Sakarya Ekim Gençliği

------------------------------------------------------------------------------------

Bandırma'da 1 Mayıs

Öncelikle tüm devrimci ve işçi arkadaşlarımın 1 Mayıs işçi bayramını kutlarım. Balıkesir Gönen Deri-İş Sendikası'na üyeyim.

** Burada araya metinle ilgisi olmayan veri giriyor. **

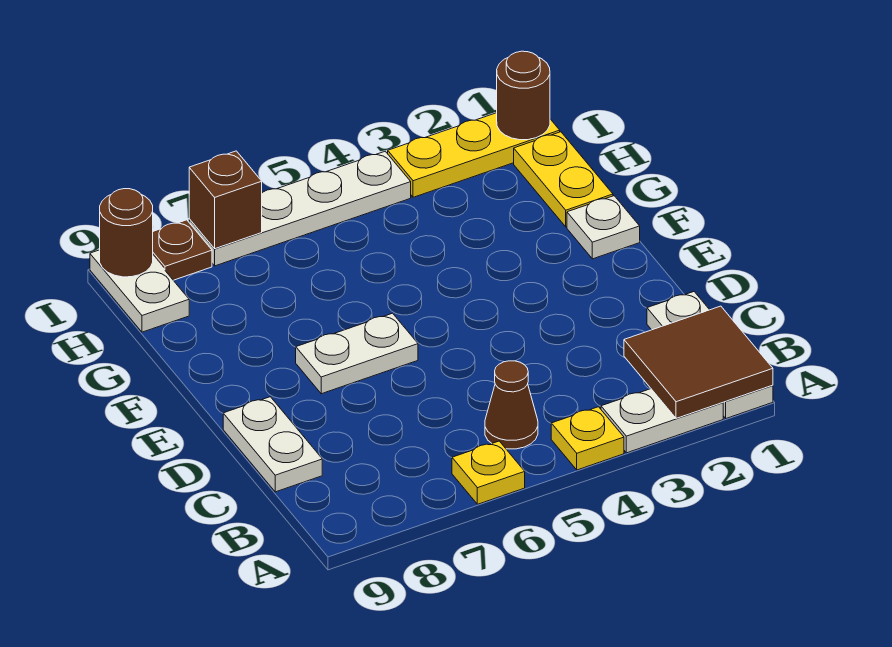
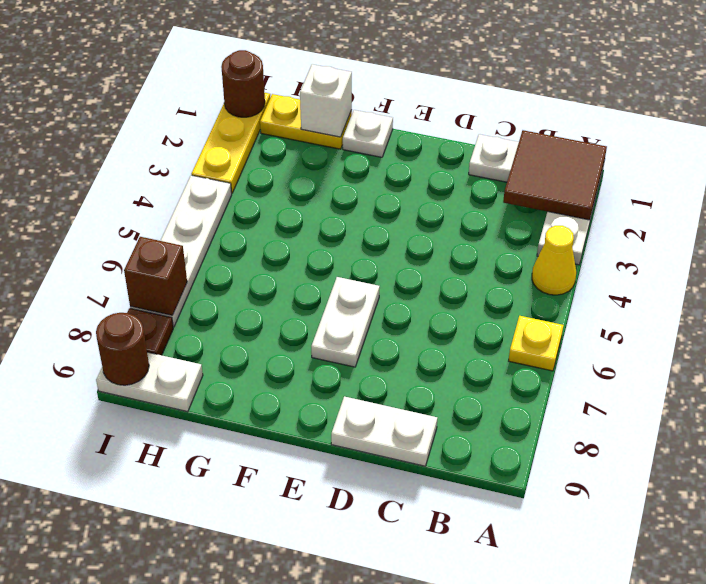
yellow plate A4 level 1 -> yellow cone A4 level 1
brown cone B5 level 1 -> none
none -> white brick G1 level 2

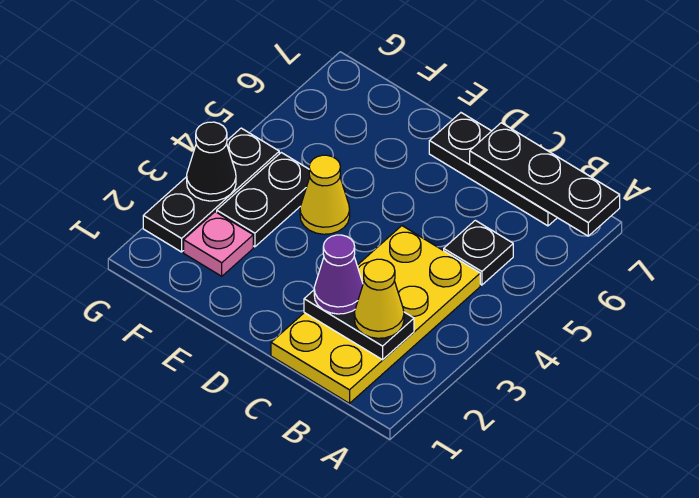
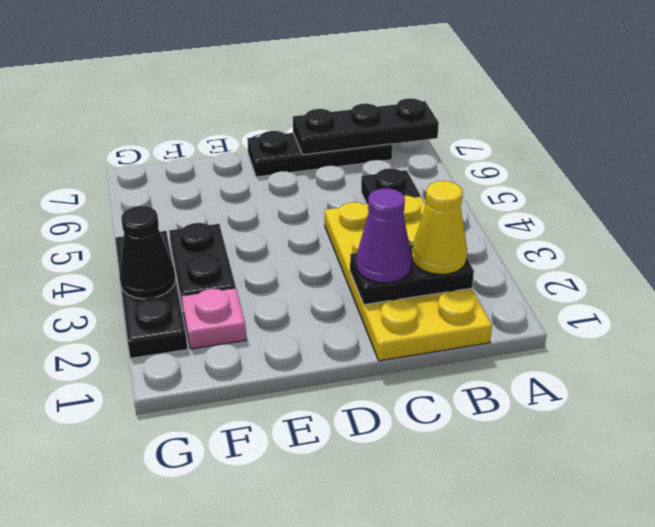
yellow cone E4 level 1 -> none

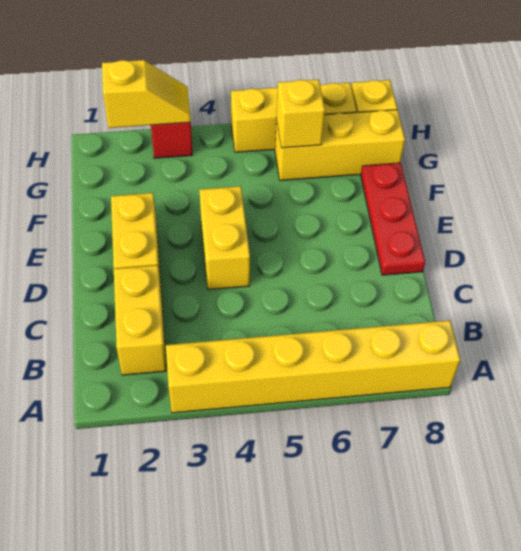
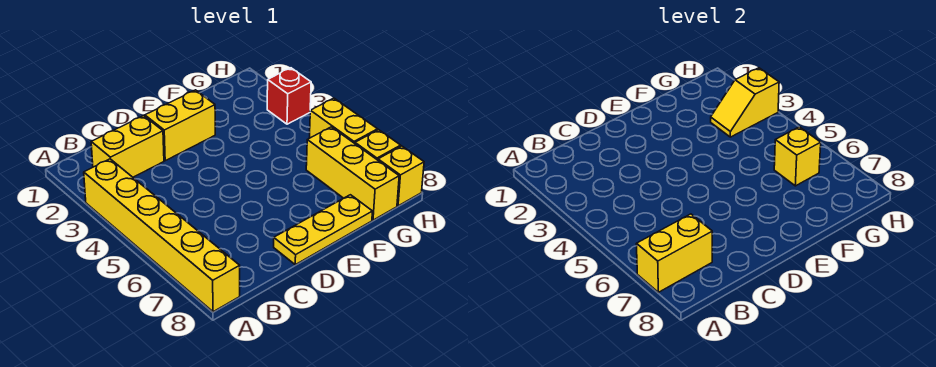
yellow brick D4:E4 level 1 -> yellow brick A7:B7 level 2
red plate D8:F8 level 1 -> yellow plate D8:F8 level 1
yellow slope H2:H3 level 2 top 2 -> yellow slope G3:H3 level 2 top H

Bu sene 1 Mayıs etkinliğimizi Balıkesir'e bağlı Bandırma ilçesinde yaptık. Eyleme DİSK'e bağlı Genel-İş, Emekli-Sen, Türk-İş'e bağlı Deri-İş, Liman-İş, Balıkesir SES, Eğitim-Sen, Petrol-İş, Şeker-İş, Tek Gıda-İş, ADD Bandırma, Öğrenci Gençlik Derneği, ESM, SODEM, CHP, DSP katıldı. Yaklaşık bin kişi vardık. Limanda toplanarak 20 dakikalık bir yürüyüş yaptık. “Yaşasın 1 Mayıs alanlardayız!”, “Patron devlet değil sosyal devlet!”, “Yaşasın iş, ekmek, özgürlük mücadelemiz!”, “Katil ABD Ortadoğu'dan defol!”, “Sonuna, sonsuza, sonuncumuza kadar direneceğiz!”, 290 gündür şanlı direnişimizi sürdüren deri işçileri olarak da “Gönen işçisi direnişin simgesi!” sloganları ile meydanları doldurduk. Her zamanki gibi kapitalist devletin bekçiliğini yapan polisler tarafından arandık.

Balıkesir CHP milletvekilinin konuşması ile 1 Mayıs etkinliğimiz başladı. Saat 16:00'da başlayan ve 19:30'da olaysız biten şanlı bayramımız esnasında yaşadığım duyguları, heyecanı her zaman yaşamak isterim.

Kızıl Bayrak yukarı, daha daha yukarı!